DHARPA-Project / kiara-website

Creative Commons Zero v1.0 Universal
0 stars 2 forks source link

How do I import a bundle of files into Kiara via the python API? #13

Open caro401 opened 7 months ago

caro401 commented 7 months ago

marked as low-priority, since I don't think we have a pressing usecase for this right now, but capturing discussion from #11 , quoting @makkus

What is a file bundle

A data type that contains one or several files, each identified by an internal (relative) sub-path within the bundle. The contained files are usually related in some way that is relevant to the computations that will be done on them (for example multiple text files belonging to the same corpus)

when would you use that rather than just importing lots of files individually

whenever you have files that have that shared context, and would be fed into a downstream operation at the same time.

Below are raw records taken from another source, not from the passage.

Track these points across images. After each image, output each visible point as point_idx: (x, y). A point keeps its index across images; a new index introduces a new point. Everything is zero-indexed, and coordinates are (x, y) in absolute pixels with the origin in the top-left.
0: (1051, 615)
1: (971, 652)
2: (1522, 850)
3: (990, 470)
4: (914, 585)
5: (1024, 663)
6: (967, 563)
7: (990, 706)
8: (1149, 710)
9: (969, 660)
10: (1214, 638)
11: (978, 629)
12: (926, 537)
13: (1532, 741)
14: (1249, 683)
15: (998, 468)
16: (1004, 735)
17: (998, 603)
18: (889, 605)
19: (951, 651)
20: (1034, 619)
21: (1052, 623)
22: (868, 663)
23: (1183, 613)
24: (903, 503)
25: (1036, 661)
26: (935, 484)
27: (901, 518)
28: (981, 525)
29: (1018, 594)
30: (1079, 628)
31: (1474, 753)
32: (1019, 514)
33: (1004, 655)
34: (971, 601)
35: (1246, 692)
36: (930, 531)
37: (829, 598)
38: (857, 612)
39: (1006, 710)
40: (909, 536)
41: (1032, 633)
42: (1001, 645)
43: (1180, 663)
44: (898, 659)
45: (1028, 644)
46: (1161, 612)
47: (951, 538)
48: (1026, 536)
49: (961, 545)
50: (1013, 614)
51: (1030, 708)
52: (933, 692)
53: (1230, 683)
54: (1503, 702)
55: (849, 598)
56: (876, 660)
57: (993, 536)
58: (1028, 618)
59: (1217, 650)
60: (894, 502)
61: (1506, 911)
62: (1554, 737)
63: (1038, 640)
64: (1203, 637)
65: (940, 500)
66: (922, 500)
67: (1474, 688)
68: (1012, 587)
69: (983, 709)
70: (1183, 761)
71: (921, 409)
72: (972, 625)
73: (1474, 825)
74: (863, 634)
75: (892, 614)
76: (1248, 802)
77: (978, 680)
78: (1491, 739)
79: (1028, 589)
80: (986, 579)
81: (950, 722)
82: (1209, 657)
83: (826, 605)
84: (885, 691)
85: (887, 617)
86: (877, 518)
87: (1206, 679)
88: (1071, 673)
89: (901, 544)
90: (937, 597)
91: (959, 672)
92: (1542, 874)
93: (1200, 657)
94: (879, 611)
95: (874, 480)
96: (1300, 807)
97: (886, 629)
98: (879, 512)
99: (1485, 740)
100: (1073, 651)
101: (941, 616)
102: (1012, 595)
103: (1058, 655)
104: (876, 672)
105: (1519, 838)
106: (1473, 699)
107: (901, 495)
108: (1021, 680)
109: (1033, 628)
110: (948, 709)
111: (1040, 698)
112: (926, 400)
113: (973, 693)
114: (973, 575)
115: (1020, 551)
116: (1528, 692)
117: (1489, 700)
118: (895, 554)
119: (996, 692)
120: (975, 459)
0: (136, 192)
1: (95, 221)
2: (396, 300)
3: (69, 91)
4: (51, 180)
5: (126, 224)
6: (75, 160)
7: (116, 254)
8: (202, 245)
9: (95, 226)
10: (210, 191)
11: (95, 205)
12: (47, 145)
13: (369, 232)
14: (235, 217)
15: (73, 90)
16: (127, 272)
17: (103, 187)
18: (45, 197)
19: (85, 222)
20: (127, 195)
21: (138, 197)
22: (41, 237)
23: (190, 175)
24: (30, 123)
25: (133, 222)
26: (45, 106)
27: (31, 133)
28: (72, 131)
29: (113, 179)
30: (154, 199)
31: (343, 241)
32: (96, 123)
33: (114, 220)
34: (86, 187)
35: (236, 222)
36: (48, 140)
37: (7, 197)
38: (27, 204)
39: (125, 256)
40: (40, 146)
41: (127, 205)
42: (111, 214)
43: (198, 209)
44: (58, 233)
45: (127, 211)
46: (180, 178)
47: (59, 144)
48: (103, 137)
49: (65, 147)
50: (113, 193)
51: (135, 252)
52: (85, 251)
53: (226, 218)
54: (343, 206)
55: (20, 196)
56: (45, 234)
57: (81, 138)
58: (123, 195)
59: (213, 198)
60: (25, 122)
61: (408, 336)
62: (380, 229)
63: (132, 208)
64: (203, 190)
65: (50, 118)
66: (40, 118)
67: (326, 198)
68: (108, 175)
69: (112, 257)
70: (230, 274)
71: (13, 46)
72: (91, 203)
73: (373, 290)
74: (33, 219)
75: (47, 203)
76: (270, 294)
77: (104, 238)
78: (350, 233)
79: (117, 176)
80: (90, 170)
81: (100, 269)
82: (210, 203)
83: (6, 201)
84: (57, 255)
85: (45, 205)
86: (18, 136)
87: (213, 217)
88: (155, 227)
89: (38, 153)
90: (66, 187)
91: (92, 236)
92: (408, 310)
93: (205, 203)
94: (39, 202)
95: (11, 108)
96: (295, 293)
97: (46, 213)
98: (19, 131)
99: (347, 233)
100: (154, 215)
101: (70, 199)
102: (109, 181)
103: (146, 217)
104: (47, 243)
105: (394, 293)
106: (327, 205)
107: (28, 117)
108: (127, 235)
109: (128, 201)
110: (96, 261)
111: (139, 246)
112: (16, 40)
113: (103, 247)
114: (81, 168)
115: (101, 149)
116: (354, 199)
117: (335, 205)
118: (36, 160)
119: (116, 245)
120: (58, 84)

Otherwise the downstream operation would need to have an input field for every individual file, which would be inefficient and only possible if you know exactly how many (sub-) files you will be dealing with.

Is there anything you can do with a file bundle you can't do with a file or vice versa?

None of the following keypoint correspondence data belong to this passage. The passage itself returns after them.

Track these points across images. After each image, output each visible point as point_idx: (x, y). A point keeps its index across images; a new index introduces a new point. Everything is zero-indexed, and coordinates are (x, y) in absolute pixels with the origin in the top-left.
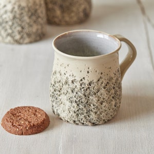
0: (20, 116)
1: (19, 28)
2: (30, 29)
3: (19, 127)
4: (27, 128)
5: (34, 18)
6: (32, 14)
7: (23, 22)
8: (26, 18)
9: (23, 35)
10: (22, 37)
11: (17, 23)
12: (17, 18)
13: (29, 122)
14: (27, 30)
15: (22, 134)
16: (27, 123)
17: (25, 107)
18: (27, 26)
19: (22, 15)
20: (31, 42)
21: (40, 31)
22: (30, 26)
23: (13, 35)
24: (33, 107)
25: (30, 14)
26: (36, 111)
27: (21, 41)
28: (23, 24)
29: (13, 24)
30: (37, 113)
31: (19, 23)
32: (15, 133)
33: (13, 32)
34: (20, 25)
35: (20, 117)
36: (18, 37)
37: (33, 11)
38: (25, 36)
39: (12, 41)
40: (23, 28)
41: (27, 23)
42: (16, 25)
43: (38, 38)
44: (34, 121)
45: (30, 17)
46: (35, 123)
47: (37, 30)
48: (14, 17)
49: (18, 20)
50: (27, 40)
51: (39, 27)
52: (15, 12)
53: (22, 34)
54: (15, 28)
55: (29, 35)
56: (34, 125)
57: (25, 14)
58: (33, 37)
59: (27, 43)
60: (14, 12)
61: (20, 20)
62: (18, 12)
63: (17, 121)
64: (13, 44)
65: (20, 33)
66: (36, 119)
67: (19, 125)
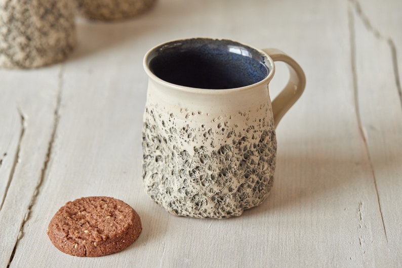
0: (84, 217)
1: (22, 39)
2: (44, 40)
3: (80, 241)
4: (95, 244)
5: (51, 18)
6: (47, 12)
7: (28, 26)
8: (35, 20)
9: (30, 52)
10: (28, 56)
11: (17, 28)
12: (17, 20)
13: (99, 232)
14: (37, 42)
15: (85, 255)
16: (95, 233)
17: (95, 199)
18: (37, 34)
19: (27, 14)
20: (46, 65)
21: (63, 43)
22: (44, 34)
23: (11, 52)
24: (111, 199)
25: (42, 11)
26: (115, 207)
27: (27, 63)
28: (29, 32)
29: (9, 31)
30: (117, 212)
31: (22, 29)
32: (72, 252)
33: (10, 47)
34: (24, 34)
35: (83, 221)
36: (20, 56)
37: (48, 6)
38: (34, 53)
39: (9, 64)
40: (29, 39)
41: (37, 28)
42: (14, 33)
43: (60, 56)
44: (110, 229)
45: (42, 17)
46: (111, 234)
47: (58, 40)
48: (12, 19)
49: (19, 24)
50: (38, 61)
51: (62, 35)
52: (14, 8)
53: (28, 50)
54: (14, 39)
55: (41, 51)
56: (108, 238)
57: (32, 12)
58: (51, 55)
59: (38, 68)
60: (10, 9)
61: (23, 23)
62: (18, 8)
63: (76, 228)
64: (11, 69)
65: (23, 48)
66: (114, 225)
67: (79, 238)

Technically not I guess, but the question really is what operation would make sense for a single file that also makes sense for a file bundle. The only thing I can think of is doing the same operation on every sub-file of a bundle, which would be very inefficient and painful to have to do manually, so it'd be nice to have a module that can take a file-bundle and does that operation for all included files. But we haven't had a use-case like that so far, if I remember right.

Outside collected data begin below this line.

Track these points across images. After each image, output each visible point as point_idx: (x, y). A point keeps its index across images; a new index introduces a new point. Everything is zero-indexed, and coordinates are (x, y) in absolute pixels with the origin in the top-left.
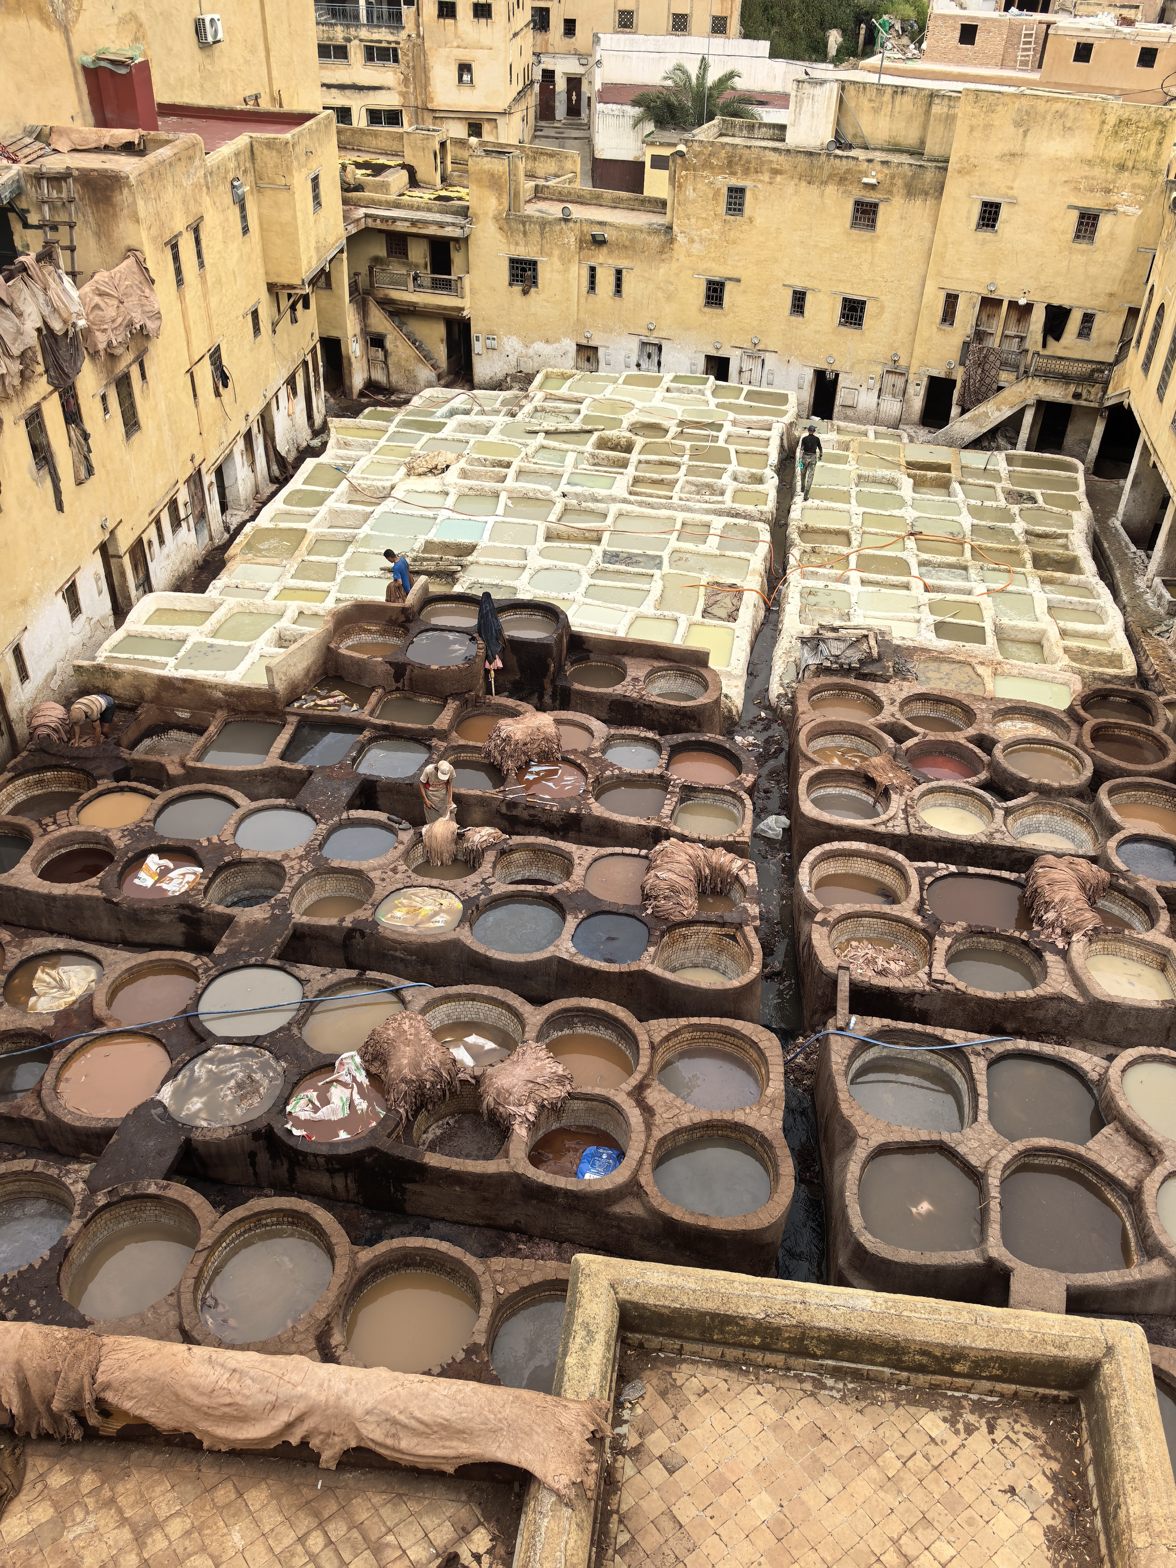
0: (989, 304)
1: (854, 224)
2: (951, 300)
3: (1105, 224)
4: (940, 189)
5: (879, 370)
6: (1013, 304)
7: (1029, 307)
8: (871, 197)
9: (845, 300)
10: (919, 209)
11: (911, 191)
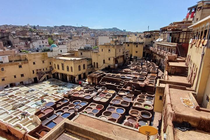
0: (37, 70)
1: (19, 68)
2: (33, 71)
3: (45, 61)
4: (28, 62)
5: (27, 79)
6: (39, 69)
7: (41, 69)
8: (20, 65)
9: (21, 75)
10: (26, 65)
11: (25, 63)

For kiaras purposes, a file and a file_bundle are 2 different data types, and a module that takes one as input can't be used with the other. You'd have to use a 'pick.file' operation on a file bundle first, for example, if you have a single file input in an operation you want to use. Or you'd have to 'augment' a single file with an internal relative-path (which basically means adding information to data) if you wanted to convert a single file to a file_bundle (but that's not something we had to do so far I think).

makkus commented 7 months ago
from kiara.api import KiaraAPI
from kiara.models.filesystem import KiaraFile, KiaraFileBundle

api = KiaraAPI.instance()

inputs = {
    "path": "/home/markus/projects/kiara/kiara/src/"
}
results = api.run_job("import.local.file_bundle", inputs=inputs)
bundle = results["file_bundle"]

bundle_data: KiaraFileBundle = bundle.data
print(bundle_data.included_files.keys())

inputs = {
    "file_bundle": bundle,
    "path": "kiara/version.txt"
}
results = api.run_job("file_bundle.pick.file", inputs=inputs)
file = results["file"]

data: KiaraFile = file.data
print(data.read_text())

Rewrite according to whatever example code standards you choose. I included some extra type hints in case you want to explain how to acess the actual data in Python, and the modules they live in. Just remove those lines/hints if appropriate.

makkus commented 7 months ago

Discuss when you should use file bundle instead of multiple files, what the tradeoffs are. Eg why the network analysis examples have nodes and edges CSVs but usually import them separately (is this wrong???)

It really is usually fairly obvious when you design a module which one you need, I haven't had to think about it really. In some cases it would maybe be beneficial to offer both input types, but that would mean module proliferation. So not sure. It just seems to make sense to import nodes and edges seperately, but maybe my design is wrong here, happy to change that module if necessary.

caro401 commented 7 months ago

https://github.com/DHARPA-Project/kiara-website/pull/11#issuecomment-1814447518 - so can you not import a zip file via import.local.file? Do you have to use file bundle? Is the same true for other archive formats (tar etc)?